Please write out the data below once more, exactly as it stands.

========================================================================

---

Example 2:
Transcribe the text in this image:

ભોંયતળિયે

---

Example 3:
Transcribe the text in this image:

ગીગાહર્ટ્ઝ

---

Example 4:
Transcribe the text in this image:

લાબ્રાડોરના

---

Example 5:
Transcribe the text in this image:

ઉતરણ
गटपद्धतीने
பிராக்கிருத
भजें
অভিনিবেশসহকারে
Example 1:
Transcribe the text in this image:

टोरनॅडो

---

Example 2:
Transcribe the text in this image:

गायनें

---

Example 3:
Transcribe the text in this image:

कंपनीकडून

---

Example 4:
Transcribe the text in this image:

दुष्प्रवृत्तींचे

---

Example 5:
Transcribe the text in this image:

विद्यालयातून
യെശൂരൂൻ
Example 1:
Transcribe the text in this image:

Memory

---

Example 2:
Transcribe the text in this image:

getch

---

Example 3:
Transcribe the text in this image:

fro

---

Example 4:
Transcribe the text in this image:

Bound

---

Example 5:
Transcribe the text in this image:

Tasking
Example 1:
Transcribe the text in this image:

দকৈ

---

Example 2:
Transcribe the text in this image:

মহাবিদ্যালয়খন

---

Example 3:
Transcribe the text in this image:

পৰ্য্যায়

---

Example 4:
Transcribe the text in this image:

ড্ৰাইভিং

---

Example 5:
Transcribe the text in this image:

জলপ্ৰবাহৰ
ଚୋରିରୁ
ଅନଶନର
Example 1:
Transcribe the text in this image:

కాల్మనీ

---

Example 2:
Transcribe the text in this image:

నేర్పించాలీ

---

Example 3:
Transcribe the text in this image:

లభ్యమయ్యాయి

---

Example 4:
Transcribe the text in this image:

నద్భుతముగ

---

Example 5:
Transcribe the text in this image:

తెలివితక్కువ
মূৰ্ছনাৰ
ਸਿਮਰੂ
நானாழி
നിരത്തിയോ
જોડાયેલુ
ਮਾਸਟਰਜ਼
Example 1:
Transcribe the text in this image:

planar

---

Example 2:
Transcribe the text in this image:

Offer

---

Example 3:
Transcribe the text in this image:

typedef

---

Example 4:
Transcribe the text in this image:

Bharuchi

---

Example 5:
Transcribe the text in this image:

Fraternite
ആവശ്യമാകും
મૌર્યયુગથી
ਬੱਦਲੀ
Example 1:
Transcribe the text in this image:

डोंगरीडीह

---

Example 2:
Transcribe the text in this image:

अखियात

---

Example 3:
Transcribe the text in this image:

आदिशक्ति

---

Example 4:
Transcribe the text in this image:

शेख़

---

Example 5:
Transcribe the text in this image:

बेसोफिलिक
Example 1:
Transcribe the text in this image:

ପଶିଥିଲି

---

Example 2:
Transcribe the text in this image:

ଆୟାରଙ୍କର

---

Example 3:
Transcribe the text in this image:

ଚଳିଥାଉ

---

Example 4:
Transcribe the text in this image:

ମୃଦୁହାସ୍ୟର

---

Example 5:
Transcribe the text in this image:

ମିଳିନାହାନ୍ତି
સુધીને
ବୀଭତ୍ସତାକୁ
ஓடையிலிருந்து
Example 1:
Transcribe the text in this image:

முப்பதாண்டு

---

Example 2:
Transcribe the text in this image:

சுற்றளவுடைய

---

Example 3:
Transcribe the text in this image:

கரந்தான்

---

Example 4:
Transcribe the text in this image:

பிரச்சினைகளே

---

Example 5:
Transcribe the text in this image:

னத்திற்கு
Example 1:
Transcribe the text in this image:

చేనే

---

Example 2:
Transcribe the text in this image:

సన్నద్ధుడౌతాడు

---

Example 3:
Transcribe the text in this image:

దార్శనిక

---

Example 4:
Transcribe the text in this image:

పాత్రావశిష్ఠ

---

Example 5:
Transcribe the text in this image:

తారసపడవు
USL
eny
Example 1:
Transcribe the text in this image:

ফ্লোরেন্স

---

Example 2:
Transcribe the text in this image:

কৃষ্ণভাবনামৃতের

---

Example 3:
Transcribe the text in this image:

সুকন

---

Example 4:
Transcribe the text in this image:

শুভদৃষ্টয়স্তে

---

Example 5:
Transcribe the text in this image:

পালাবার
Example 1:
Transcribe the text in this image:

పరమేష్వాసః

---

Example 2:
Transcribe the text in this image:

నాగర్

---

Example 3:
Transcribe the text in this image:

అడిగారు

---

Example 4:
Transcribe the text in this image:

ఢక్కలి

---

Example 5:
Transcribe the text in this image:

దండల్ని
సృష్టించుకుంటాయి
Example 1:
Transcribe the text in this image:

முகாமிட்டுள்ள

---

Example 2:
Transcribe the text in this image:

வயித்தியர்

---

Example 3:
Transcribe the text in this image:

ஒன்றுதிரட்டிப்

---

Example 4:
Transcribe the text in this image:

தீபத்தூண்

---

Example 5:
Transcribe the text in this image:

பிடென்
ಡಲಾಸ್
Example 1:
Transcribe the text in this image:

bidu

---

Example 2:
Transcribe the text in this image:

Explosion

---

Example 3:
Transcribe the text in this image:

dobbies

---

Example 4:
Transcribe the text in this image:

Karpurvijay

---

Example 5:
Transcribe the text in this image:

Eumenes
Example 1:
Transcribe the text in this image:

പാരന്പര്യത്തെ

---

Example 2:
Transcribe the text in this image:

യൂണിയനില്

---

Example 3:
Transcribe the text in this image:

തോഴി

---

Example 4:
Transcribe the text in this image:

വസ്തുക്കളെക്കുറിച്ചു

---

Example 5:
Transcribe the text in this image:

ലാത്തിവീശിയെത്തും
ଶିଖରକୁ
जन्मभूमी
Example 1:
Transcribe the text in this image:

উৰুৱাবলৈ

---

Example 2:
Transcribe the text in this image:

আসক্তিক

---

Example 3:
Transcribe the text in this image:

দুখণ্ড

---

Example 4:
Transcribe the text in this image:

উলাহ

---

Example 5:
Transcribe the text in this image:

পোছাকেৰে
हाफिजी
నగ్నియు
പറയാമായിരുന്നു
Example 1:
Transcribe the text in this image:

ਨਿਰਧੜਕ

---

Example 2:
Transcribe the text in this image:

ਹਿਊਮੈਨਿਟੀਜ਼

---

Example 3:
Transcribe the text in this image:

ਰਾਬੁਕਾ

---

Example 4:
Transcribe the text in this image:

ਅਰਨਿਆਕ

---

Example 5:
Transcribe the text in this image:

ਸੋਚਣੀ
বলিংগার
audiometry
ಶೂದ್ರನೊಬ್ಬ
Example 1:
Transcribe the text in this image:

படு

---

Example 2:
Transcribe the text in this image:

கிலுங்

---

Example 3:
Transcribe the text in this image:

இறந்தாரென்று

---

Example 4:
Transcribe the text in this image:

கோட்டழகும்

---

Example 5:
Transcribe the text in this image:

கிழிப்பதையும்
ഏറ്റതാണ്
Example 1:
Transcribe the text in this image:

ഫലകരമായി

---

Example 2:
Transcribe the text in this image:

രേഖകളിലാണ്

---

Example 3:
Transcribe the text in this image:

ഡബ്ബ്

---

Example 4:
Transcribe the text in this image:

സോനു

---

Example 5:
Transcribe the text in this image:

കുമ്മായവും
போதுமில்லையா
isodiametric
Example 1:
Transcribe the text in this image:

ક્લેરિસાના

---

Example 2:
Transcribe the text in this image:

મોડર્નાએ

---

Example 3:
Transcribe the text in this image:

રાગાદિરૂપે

========================================================================

*Written solution:*
---

Example 2:
Transcribe the text in this image:

ભોંયતળિયે

---

Example 3:
Transcribe the text in this image:

ગીગાહર્ટ્ઝ

---

Example 4:
Transcribe the text in this image:

લાબ્રાડોરના

---

Example 5:
Transcribe the text in this image:

ઉતરણ
गटपद्धतीने
பிராக்கிருத
भजें
অভিনিবেশসহকারে
Example 1:
Transcribe the text in this image:

टोरनॅडो

---

Example 2:
Transcribe the text in this image:

गायनें

---

Example 3:
Transcribe the text in this image:

कंपनीकडून

---

Example 4:
Transcribe the text in this image:

दुष्प्रवृत्तींचे

---

Example 5:
Transcribe the text in this image:

विद्यालयातून
യെശൂരൂൻ
Example 1:
Transcribe the text in this image:

Memory

---

Example 2:
Transcribe the text in this image:

getch

---

Example 3:
Transcribe the text in this image:

fro

---

Example 4:
Transcribe the text in this image:

Bound

---

Example 5:
Transcribe the text in this image:

Tasking
Example 1:
Transcribe the text in this image:

দকৈ

---

Example 2:
Transcribe the text in this image:

মহাবিদ্যালয়খন

---

Example 3:
Transcribe the text in this image:

পৰ্য্যায়

---

Example 4:
Transcribe the text in this image:

ড্ৰাইভিং

---

Example 5:
Transcribe the text in this image:

জলপ্ৰবাহৰ
ଚୋରିରୁ
ଅନଶନର
Example 1:
Transcribe the text in this image:

కాల్మనీ

---

Example 2:
Transcribe the text in this image:

నేర్పించాలీ

---

Example 3:
Transcribe the text in this image:

లభ్యమయ్యాయి

---

Example 4:
Transcribe the text in this image:

నద్భుతముగ

---

Example 5:
Transcribe the text in this image:

తెలివితక్కువ
মূৰ্ছনাৰ
ਸਿਮਰੂ
நானாழி
നിരത്തിയോ
જોડાયેલુ
ਮਾਸਟਰਜ਼
Example 1:
Transcribe the text in this image:

planar

---

Example 2:
Transcribe the text in this image:

Offer

---

Example 3:
Transcribe the text in this image:

typedef

---

Example 4:
Transcribe the text in this image:

Bharuchi

---

Example 5:
Transcribe the text in this image:

Fraternite
ആവശ്യമാകും
મૌર્યયુગથી
ਬੱਦਲੀ
Example 1:
Transcribe the text in this image:

डोंगरीडीह

---

Example 2:
Transcribe the text in this image:

अखियात

---

Example 3:
Transcribe the text in this image:

आदिशक्ति

---

Example 4:
Transcribe the text in this image:

शेख़

---

Example 5:
Transcribe the text in this image:

बेसोफिलिक
Example 1:
Transcribe the text in this image:

ପଶିଥିଲି

---

Example 2:
Transcribe the text in this image:

ଆୟାରଙ୍କର

---

Example 3:
Transcribe the text in this image:

ଚଳିଥାଉ

---

Example 4:
Transcribe the text in this image:

ମୃଦୁହାସ୍ୟର

---

Example 5:
Transcribe the text in this image:

ମିଳିନାହାନ୍ତି
સુધીને
ବୀଭତ୍ସତାକୁ
ஓடையிலிருந்து
Example 1:
Transcribe the text in this image:

முப்பதாண்டு

---

Example 2:
Transcribe the text in this image:

சுற்றளவுடைய

---

Example 3:
Transcribe the text in this image:

கரந்தான்

---

Example 4:
Transcribe the text in this image:

பிரச்சினைகளே

---

Example 5:
Transcribe the text in this image:

னத்திற்கு
Example 1:
Transcribe the text in this image:

చేనే

---

Example 2:
Transcribe the text in this image:

సన్నద్ధుడౌతాడు

---

Example 3:
Transcribe the text in this image:

దార్శనిక

---

Example 4:
Transcribe the text in this image:

పాత్రావశిష్ఠ

---

Example 5:
Transcribe the text in this image:

తారసపడవు
USL
eny
Example 1:
Transcribe the text in this image:

ফ্লোরেন্স

---

Example 2:
Transcribe the text in this image:

কৃষ্ণভাবনামৃতের

---

Example 3:
Transcribe the text in this image:

সুকন

---

Example 4:
Transcribe the text in this image:

শুভদৃষ্টয়স্তে

---

Example 5:
Transcribe the text in this image:

পালাবার
Example 1:
Transcribe the text in this image:

పరమేష్వాసః

---

Example 2:
Transcribe the text in this image:

నాగర్

---

Example 3:
Transcribe the text in this image:

అడిగారు

---

Example 4:
Transcribe the text in this image:

ఢక్కలి

---

Example 5:
Transcribe the text in this image:

దండల్ని
సృష్టించుకుంటాయి
Example 1:
Transcribe the text in this image:

முகாமிட்டுள்ள

---

Example 2:
Transcribe the text in this image:

வயித்தியர்

---

Example 3:
Transcribe the text in this image:

ஒன்றுதிரட்டிப்

---

Example 4:
Transcribe the text in this image:

தீபத்தூண்

---

Example 5:
Transcribe the text in this image:

பிடென்
ಡಲಾಸ್
Example 1:
Transcribe the text in this image:

bidu

---

Example 2:
Transcribe the text in this image:

Explosion

---

Example 3:
Transcribe the text in this image:

dobbies

---

Example 4:
Transcribe the text in this image:

Karpurvijay

---

Example 5:
Transcribe the text in this image:

Eumenes
Example 1:
Transcribe the text in this image:

പാരന്പര്യത്തെ

---

Example 2:
Transcribe the text in this image:

യൂണിയനില്

---

Example 3:
Transcribe the text in this image:

തോഴി

---

Example 4:
Transcribe the text in this image:

വസ്തുക്കളെക്കുറിച്ചു

---

Example 5:
Transcribe the text in this image:

ലാത്തിവീശിയെത്തും
ଶିଖରକୁ
जन्मभूमी
Example 1:
Transcribe the text in this image:

উৰুৱাবলৈ

---

Example 2:
Transcribe the text in this image:

আসক্তিক

---

Example 3:
Transcribe the text in this image:

দুখণ্ড

---

Example 4:
Transcribe the text in this image:

উলাহ

---

Example 5:
Transcribe the text in this image:

পোছাকেৰে
हाफिजी
నగ్నియు
പറയാമായിരുന്നു
Example 1:
Transcribe the text in this image:

ਨਿਰਧੜਕ

---

Example 2:
Transcribe the text in this image:

ਹਿਊਮੈਨਿਟੀਜ਼

---

Example 3:
Transcribe the text in this image:

ਰਾਬੁਕਾ

---

Example 4:
Transcribe the text in this image:

ਅਰਨਿਆਕ

---

Example 5:
Transcribe the text in this image:

ਸੋਚਣੀ
বলিংগার
audiometry
ಶೂದ್ರನೊಬ್ಬ
Example 1:
Transcribe the text in this image:

படு

---

Example 2:
Transcribe the text in this image:

கிலுங்

---

Example 3:
Transcribe the text in this image:

இறந்தாரென்று

---

Example 4:
Transcribe the text in this image:

கோட்டழகும்

---

Example 5:
Transcribe the text in this image:

கிழிப்பதையும்
ഏറ്റതാണ്
Example 1:
Transcribe the text in this image:

ഫലകരമായി

---

Example 2:
Transcribe the text in this image:

രേഖകളിലാണ്

---

Example 3:
Transcribe the text in this image:

ഡബ്ബ്

---

Example 4:
Transcribe the text in this image:

സോനു

---

Example 5:
Transcribe the text in this image:

കുമ്മായവും
போதுமில்லையா
isodiametric
Example 1:
Transcribe the text in this image:

ક્લેરિસાના

---

Example 2:
Transcribe the text in this image:

મોડર્નાએ

---

Example 3:
Transcribe the text in this image:

રાગાદિરૂપે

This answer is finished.